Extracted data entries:
"""

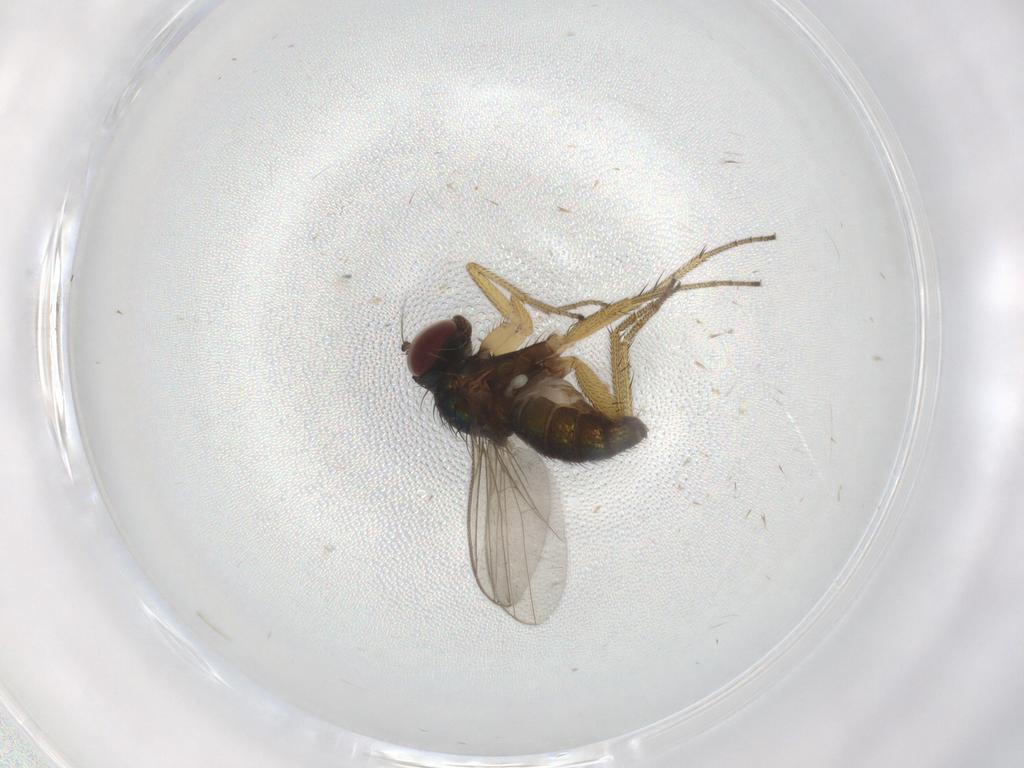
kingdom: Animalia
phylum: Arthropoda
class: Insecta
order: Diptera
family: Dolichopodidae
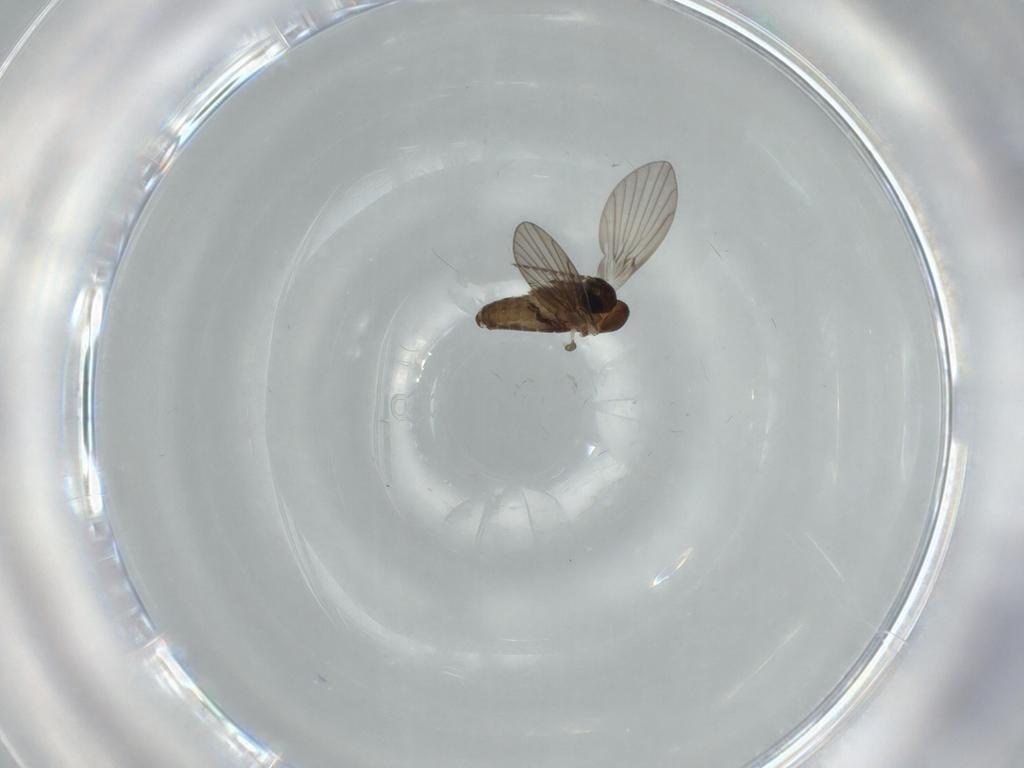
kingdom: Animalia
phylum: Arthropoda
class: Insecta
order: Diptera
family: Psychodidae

"""

* **What is asked**
Copy every line of the material above word for word, omitting the pictures.

* **Task answer**
kingdom: Animalia
phylum: Arthropoda
class: Insecta
order: Diptera
family: Dolichopodidae
kingdom: Animalia
phylum: Arthropoda
class: Insecta
order: Diptera
family: Psychodidae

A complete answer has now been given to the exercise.